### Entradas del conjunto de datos

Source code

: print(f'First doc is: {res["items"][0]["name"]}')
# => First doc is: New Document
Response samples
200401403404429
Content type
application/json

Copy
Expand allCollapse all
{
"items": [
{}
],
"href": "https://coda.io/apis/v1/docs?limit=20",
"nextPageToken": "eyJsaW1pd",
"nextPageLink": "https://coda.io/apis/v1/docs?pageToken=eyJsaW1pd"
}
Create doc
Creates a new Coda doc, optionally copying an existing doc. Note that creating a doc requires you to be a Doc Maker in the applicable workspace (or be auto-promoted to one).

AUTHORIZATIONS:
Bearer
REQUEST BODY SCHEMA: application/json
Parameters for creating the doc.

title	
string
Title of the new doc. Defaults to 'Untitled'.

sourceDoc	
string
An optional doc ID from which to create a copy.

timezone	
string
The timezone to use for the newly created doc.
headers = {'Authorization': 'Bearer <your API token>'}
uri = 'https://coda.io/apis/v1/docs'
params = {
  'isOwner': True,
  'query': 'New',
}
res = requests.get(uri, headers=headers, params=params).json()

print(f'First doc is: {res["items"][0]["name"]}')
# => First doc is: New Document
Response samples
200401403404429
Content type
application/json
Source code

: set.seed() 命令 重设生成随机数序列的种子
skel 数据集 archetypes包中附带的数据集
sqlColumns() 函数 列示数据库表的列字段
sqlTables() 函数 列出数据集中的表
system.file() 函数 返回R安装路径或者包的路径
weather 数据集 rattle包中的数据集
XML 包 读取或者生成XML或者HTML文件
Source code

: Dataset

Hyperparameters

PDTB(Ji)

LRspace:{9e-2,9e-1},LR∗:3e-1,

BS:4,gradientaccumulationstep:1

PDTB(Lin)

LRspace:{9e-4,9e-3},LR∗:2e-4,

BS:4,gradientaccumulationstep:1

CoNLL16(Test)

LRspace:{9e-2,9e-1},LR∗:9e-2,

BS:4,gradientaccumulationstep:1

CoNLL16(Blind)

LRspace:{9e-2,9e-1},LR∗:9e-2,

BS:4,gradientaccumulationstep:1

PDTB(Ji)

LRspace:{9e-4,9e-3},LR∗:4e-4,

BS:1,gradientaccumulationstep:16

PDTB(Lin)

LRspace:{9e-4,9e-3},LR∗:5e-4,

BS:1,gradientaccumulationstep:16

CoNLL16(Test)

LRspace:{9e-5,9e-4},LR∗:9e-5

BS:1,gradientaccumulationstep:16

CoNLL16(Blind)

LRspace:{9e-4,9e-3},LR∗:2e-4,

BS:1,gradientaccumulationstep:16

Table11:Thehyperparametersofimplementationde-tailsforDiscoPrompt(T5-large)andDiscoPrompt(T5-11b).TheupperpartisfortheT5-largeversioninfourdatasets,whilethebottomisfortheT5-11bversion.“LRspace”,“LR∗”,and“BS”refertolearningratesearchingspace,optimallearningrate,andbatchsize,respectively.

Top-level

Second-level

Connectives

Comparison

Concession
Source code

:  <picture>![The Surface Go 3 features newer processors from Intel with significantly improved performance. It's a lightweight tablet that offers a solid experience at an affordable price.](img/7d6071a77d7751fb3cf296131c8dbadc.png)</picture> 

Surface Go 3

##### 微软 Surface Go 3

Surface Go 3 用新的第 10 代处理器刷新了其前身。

### TU TAREA
Selecciona y copia cada línea de arriba en la que aparezca la palabra "items", respetando mayúsculas y minúsculas.

### SOLUCIÓN
: print(f'First doc is: {res["items"][0]["name"]}')
"items": [
print(f'First doc is: {res["items"][0]["name"]}')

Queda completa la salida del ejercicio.